Monday, 30 September 2019
Gersangnya Nalar Intelektual Muda
Rusuh itulah riuh narasi kehidupan yang terjadi
beberapa hari belakang ini, di negeri dikenal dengan ideologi Pancasilanya. Elemen-
elemen intelektual muda (katanya) turun memenuhi panggung demontrasi dengan teriakan-teriakan
kekecewaan, mungkin juga sinis maupun bernada ancaman. Dalam dunia demokratis
itu telah menjadi biasa, sedikitnya pernyataan ini banyak diamini kebanyakan orang.
Pelabelan elemen intelektual muda harus tetap bersikap kritis, seharusnya bermakna sama bahwa kritis karena tahu. Tapi apa jadinya kritis tapi bermakna tidak tahu, tentu yang hadir adalah masalah menggerogiti tatanaan persatuan dan ketertiban umum bangsa ini dengan luapan gerakan massa turun ke jalan bukan membawa solusi masalah, tetapi lebih condong membawa amarah angkara murka. Mungkin amarah untuk melawan kedzaliman adalah penting, tapi sebaliknya amarah yang tidak punya landasan kemarahan dan cenderung di awali oleh ketidaktahuan inilah yang menjadi masalah.

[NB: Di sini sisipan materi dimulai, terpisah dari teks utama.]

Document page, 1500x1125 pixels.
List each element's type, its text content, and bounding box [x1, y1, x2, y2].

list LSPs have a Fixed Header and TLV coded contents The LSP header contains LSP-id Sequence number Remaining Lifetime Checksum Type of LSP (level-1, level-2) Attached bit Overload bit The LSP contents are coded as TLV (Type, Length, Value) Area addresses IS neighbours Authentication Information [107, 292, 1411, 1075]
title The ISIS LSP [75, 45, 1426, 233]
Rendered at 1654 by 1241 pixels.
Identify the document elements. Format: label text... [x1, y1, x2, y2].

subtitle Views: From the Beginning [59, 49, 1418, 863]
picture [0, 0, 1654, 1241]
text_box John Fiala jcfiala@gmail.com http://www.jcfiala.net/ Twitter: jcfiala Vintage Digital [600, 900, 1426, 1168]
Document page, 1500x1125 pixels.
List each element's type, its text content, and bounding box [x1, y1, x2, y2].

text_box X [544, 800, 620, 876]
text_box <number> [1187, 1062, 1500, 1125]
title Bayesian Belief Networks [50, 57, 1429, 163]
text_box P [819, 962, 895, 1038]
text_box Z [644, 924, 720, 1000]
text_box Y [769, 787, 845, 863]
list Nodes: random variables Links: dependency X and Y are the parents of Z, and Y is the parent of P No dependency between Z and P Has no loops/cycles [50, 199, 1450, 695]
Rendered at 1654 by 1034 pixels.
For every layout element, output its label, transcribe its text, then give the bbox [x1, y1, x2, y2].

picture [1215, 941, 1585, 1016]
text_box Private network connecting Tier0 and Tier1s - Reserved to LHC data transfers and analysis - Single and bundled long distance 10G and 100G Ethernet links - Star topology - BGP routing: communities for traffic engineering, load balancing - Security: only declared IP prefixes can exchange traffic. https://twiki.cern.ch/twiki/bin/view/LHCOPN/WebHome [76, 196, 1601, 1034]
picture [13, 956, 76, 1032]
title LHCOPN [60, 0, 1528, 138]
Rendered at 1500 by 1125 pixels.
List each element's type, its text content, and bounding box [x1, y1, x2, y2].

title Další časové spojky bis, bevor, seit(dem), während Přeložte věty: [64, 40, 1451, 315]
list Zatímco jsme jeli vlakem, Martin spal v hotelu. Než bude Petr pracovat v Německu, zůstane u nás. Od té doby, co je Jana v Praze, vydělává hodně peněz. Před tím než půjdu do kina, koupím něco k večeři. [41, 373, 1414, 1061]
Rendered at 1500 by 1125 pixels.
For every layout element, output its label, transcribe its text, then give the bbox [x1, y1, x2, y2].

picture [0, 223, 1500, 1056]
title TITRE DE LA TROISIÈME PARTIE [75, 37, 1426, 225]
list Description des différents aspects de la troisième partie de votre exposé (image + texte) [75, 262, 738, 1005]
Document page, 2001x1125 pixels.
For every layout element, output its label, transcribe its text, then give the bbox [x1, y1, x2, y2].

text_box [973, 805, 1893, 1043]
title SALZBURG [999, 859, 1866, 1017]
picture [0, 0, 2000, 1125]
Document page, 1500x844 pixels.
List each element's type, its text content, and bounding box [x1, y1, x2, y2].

Tidak hanya berbahaya, tapi juga menakutkan bagaikan monster penghisap darah kebenaran. Dapat dilihat ketika kemudian ada seseorang atau kelompok lain melakukan kritikan terhadap perangai tersebut, maka cap dan tuduhan partisan, tak punya hati dan bersekongkol dengan pemerintah maupun politisi akan bersetubuh dengan kebenaran sepihaknya. Padahal kita tahu, logika sehat mengatakan bahwa pembelaan seseorang bukan saja karena didasari oleh keberpihakannya pada pemerintah atau politisi tetapi karena subtansi konten yang diperjuangkan oleh intelektual muda yang dianggap jauh apa yang seharusnya diperjuangkan.